◆ **Data records**

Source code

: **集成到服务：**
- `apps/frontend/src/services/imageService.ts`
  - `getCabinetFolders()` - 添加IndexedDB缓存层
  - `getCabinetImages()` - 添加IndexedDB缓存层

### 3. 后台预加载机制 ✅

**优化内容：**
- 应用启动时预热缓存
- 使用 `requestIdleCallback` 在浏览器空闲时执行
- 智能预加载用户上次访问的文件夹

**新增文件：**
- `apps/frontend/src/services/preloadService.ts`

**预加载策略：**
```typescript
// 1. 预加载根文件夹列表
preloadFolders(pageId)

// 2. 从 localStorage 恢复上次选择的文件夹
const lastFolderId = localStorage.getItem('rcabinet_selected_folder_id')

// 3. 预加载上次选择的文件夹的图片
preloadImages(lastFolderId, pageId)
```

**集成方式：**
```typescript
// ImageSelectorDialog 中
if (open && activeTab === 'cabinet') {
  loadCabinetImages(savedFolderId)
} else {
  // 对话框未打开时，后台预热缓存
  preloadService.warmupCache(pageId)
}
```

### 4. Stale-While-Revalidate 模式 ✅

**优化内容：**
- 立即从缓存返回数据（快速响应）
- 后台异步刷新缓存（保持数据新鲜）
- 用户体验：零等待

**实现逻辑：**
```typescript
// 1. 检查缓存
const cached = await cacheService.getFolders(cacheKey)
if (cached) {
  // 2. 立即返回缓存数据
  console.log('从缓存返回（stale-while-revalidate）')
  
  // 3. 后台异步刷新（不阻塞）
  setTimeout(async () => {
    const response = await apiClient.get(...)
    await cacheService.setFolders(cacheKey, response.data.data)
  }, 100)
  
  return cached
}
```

--

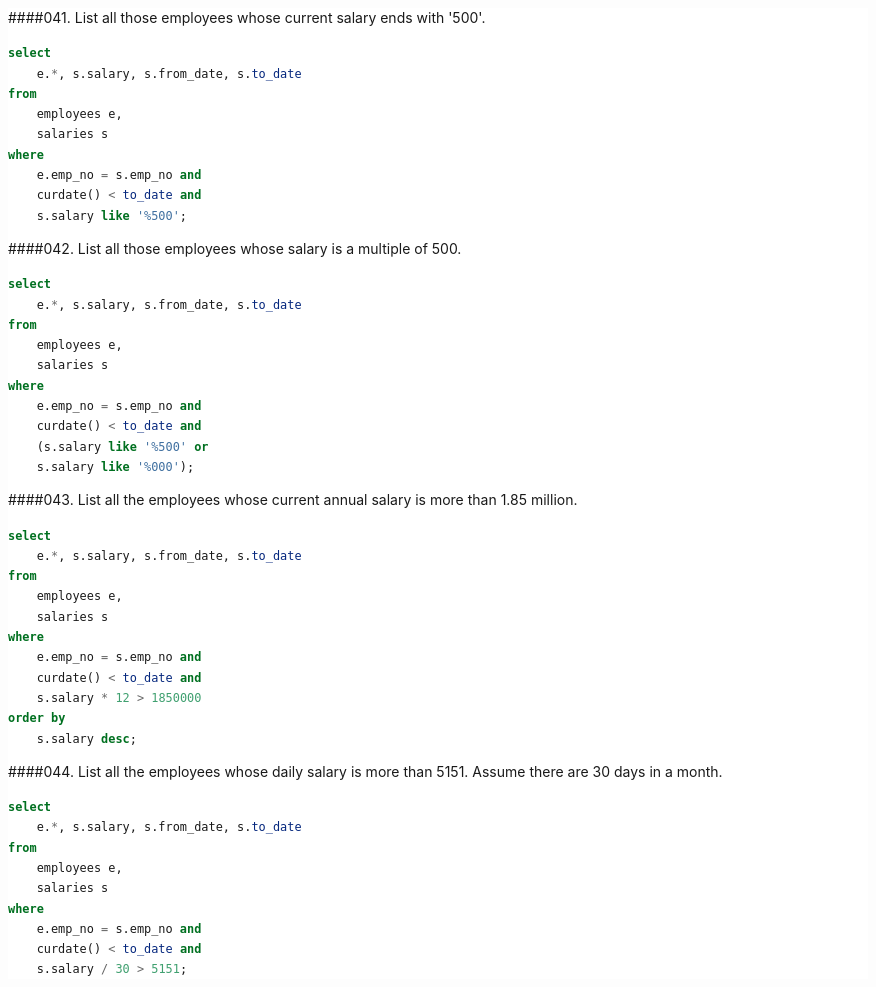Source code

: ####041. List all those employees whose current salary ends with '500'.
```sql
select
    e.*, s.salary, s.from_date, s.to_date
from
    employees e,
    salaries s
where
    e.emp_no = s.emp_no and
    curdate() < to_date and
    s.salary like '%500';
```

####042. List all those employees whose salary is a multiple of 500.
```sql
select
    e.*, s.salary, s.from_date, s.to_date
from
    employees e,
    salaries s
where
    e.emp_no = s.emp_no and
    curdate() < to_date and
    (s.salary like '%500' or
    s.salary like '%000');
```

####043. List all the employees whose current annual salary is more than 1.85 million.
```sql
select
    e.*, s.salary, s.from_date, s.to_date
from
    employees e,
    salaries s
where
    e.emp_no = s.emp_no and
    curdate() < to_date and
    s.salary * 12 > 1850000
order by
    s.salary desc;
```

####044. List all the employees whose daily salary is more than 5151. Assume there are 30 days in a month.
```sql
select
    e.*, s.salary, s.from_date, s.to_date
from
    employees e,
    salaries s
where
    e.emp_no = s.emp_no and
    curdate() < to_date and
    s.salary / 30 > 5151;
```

--

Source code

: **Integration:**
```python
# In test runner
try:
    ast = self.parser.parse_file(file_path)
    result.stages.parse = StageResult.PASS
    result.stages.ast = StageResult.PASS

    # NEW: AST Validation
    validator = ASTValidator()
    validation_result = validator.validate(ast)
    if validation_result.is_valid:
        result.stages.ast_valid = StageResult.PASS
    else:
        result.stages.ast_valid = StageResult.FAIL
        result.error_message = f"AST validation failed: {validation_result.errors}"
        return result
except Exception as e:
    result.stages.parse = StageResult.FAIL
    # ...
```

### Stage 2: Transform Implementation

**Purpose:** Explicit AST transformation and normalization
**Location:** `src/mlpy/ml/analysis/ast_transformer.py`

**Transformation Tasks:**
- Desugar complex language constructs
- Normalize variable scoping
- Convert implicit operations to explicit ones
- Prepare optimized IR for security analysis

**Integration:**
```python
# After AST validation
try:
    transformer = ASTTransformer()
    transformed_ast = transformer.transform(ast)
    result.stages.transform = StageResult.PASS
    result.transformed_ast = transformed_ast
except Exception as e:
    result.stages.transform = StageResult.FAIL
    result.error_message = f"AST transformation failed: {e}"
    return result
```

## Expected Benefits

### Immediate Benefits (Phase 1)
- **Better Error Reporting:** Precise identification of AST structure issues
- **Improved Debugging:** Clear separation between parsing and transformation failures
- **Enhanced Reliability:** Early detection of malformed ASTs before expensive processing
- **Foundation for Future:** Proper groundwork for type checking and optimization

◆ **WHAT YOU HAVE TO DO**
Using only the data above, copy out the lines that include the word "Benefits".

◆ **EXERCISE RESULT**
## Expected Benefits
### Immediate Benefits (Phase 1)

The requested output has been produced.